Moving against the expected direction of travel creates drama, and anxiety in an audience; the return of Rover comprises him mostly moving back across the screen from left to right.

It is important to remember that no shot in a film is actually static: lighting will change, people will move, the camera will shift its attention and focus. So, for each of the categories above, ask also how the elements in the shot change.

Cutting

No shot can be fully understood outside of the context of the other shots that surround it. Consider the shot sequence in Birthday Boy, when Manuk returns home and finds the box of his father's things. What he does next, is crucial to our understanding of his character: the fact that he tries on the boots marches up and down shows us that he doesn't know what we know, that his father has been killed in action. 

The examples of early silent cinema in this compilation show how principles of 'continuity editing' in narrative film evolved. Where a character leaves a frame, say at the left hand side of the shot, he/ she/ it will enter the next frame from the right. The effect is one of 'seamless continuity', but the rule is an arbitrary one.

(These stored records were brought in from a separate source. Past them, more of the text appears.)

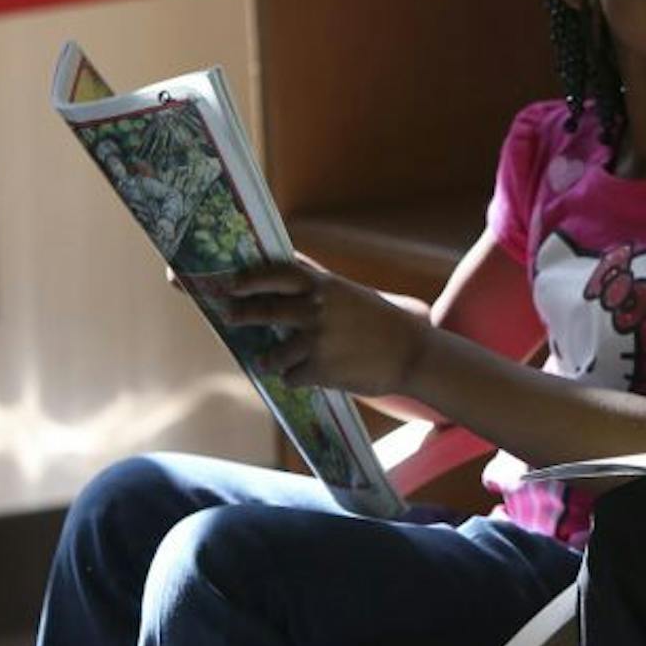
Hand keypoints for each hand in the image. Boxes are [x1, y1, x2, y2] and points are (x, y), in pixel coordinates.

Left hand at [217, 261, 428, 397]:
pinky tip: (315, 376)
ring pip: (274, 354)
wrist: (414, 355)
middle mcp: (316, 309)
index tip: (231, 284)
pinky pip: (291, 377)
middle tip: (232, 317)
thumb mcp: (352, 295)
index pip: (276, 274)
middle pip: (264, 311)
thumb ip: (318, 284)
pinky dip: (298, 379)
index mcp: (325, 287)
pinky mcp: (318, 369)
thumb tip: (287, 266)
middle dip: (242, 315)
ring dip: (273, 360)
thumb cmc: (383, 323)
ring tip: (278, 362)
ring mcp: (316, 340)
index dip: (250, 279)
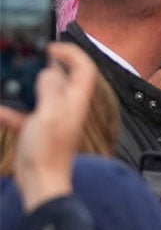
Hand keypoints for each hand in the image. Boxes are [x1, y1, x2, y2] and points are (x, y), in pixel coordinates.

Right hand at [0, 43, 97, 211]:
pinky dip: (10, 108)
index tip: (50, 48)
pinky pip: (23, 111)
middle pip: (60, 77)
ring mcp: (51, 116)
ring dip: (24, 85)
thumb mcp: (49, 114)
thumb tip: (49, 71)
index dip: (71, 53)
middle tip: (24, 61)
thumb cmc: (49, 150)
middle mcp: (66, 105)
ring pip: (39, 92)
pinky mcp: (36, 127)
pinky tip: (1, 108)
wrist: (39, 181)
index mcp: (75, 99)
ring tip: (8, 79)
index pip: (84, 67)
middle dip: (42, 66)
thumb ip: (51, 89)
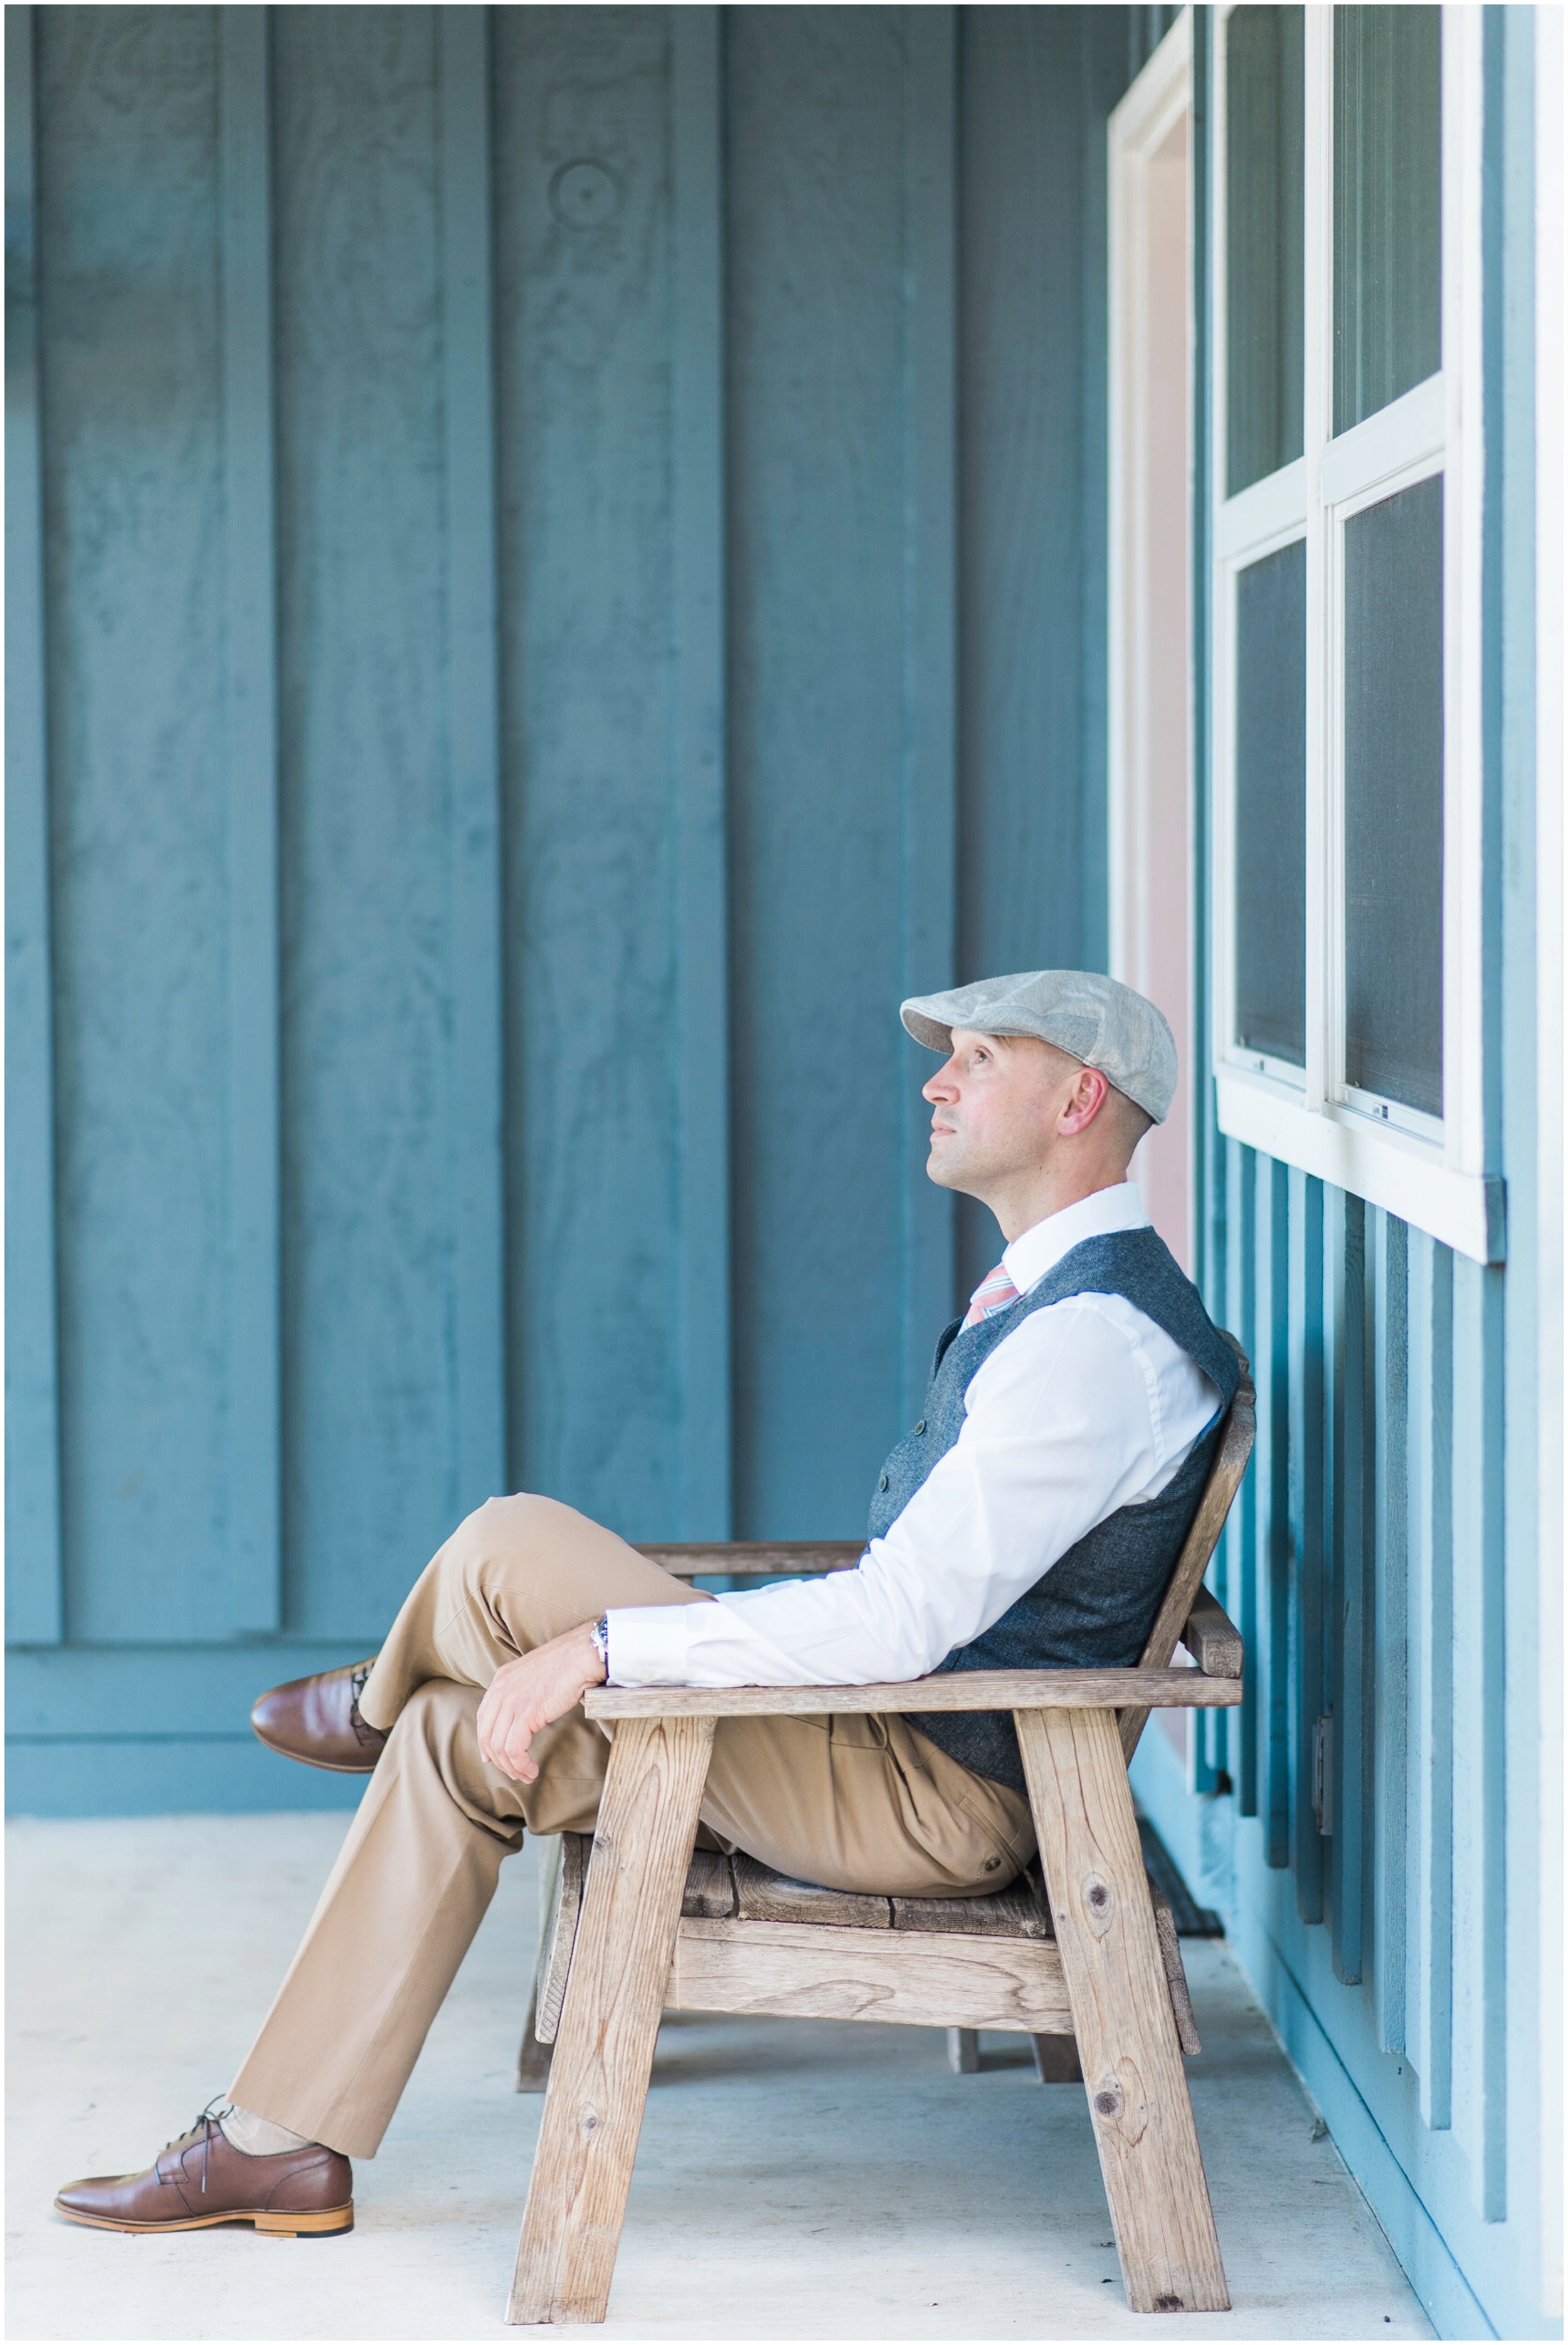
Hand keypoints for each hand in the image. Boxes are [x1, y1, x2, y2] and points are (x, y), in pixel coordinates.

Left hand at [475, 1621, 606, 1783]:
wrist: (582, 1655)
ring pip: (499, 1747)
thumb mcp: (534, 1675)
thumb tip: (524, 1716)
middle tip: (514, 1772)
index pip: (483, 1717)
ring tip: (526, 1774)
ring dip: (512, 1767)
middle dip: (498, 1760)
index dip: (485, 1742)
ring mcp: (511, 1701)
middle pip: (487, 1735)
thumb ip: (523, 1691)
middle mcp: (501, 1690)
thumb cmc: (568, 1663)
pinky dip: (521, 1765)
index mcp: (501, 1679)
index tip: (492, 1758)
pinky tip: (532, 1769)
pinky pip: (514, 1749)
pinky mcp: (526, 1714)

Shots aren't only edited together to develop narrative continuity; film-makers can create juxtapositions that jolt, provoke, or confound us, often to bind us in to the story, keeping us guessing.  Love on the Wing is conceived as a continuous montage sequence - drawn animation is rarely 'edited' in a conventional sense - with the drawings (physically hand drawn on the film strip) morphing through a dizzying range of shapes (but with a helpful summation in the finale).